The Apple iPhone battery isn’t renowned for its long life or ability to hold a charge – after a couple of months your mobile spends that much time plugged into the wall, it may as well be a landline – but a batch of 6s models have a fault that makes them shut down, even if the battery has plenty of charge.
As far as faults go, it’s hardly up there with Samsung’s exploding Note 7 battery, but if you’re affected, it’s certainly going to cause a headache – if not a fire – and Apple is offering to replace any offending batteries.
@TheNextWeb that’s nice of them
— Mr. Alt + F4 (@Ctrl_Alt_Pasta) October 18, 2016
Is your iPhone 6s affected?
The affected phones were all manufactured between September and October 2015, and if yours is one of the faulty ones it will shut down even though the battery is showing plenty of charge.
Apple is advising anyone with a faulty handset to contact an Apple store, authorised repair shop, or the firm’s support line to start the process of getting a new battery, and back up data and then wipe it all off the handset before surrendering it for the replacement.
If your phones has cracked screens, you may have to have this repaired before you can go ahead with swapping the battery.
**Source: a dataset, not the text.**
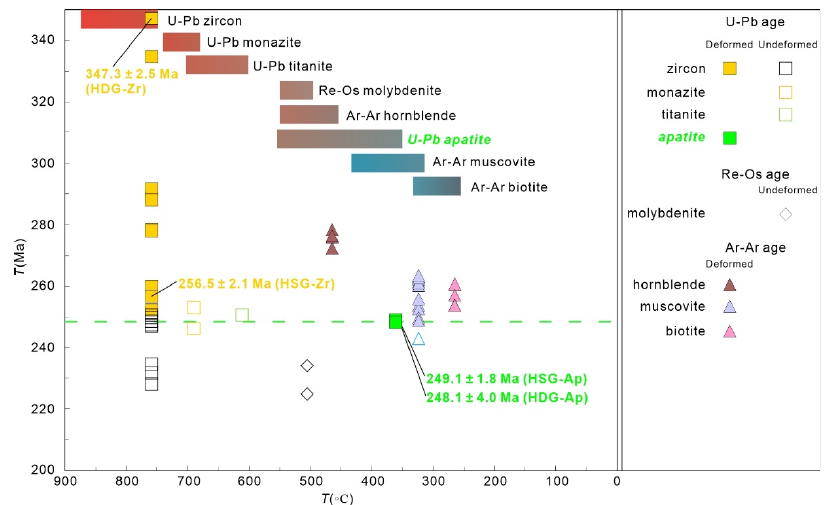
Figure 11. Isotopic ages and closure temperature of isotopic system. The closure temperature data of isotopic system are modified from Chew et al. [40].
Apple added that no mobile operators will be taking part in the replacement effort.
Third party problems?
AppleInsider has suggested the iPhone 6S fault could be traced to people charging their handset with generic chargers rather than Apple’s own-brand ones.
Using one of these third-party chargers damaged circuitry which meant the amount of charge in the battery was not being reported correctly to the phone’s operating system. Apple has not confirmed if this is the cause.